Halfords is one of the retailers to have benefited from changing consumer behaviour during the pandemic, but the chain said that winter would bring about a “natural fall-off in the relative strength of cycling and staycation products” and warned that profits might be lower in the second half of the year.
It added that the potential of further virus outbreaks, rising unemployment, the impact of Brexit and colder weather all meant “too much uncertainty . . . to provide meaningful year guidance”.
Graham Stapleton, chief executive, said sales of electric bikes and scooters had more than quadrupled during the pandemic, adding that the group had accepted as many Cycle To Work government scheme vouchers in the 20-week period as in all of last year.
“There is some evidence that people are buying bikes for essential use, especially for short work journeys . . . as employers encourage employees to come to work by bike,” he said.
The company had also seen its motoring business “return to growth” with people preferring to use cars instead of public transport for shorter journeys as well as holiday getaways in an attempt to socially distance.
Mr Stapleton said he was “cautious” on the outlook for the remainder of the year.
Halfords is pressing ahead with a previously announced move to downsize its store footprint, which will involve the closure of 80 sites — or 10 per cent of its total — in the coming months.

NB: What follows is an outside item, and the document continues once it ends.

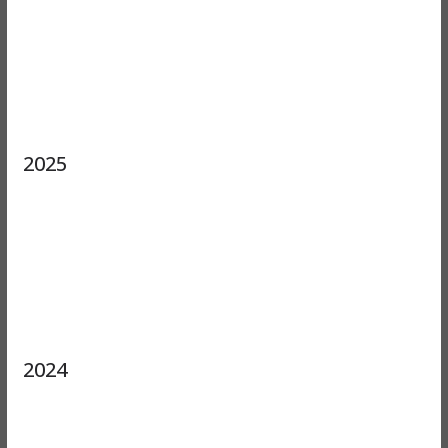
2025
2024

The company has instead invested in opening service garages and auto centres, which Mr Stapleton said would mean “overall number of visible locations will probably be the same or maybe more”.
The group tripled spending on developing its online business, where sales grew 160 per cent to account for just over half of total revenue in the period.
Analysts at Investec said it was “impossible” to judge whether cycling sales had been pulled forward earlier into the year by the government’s bike-fixing incentive, adding that a “difficult economic outlook” loomed. But they said the results were impressive and that the group was “well positioned with a strong balance sheet”.
The company’s share price, which has jumped close to a fifth since February, was up almost 4 per cent on Tuesday morning.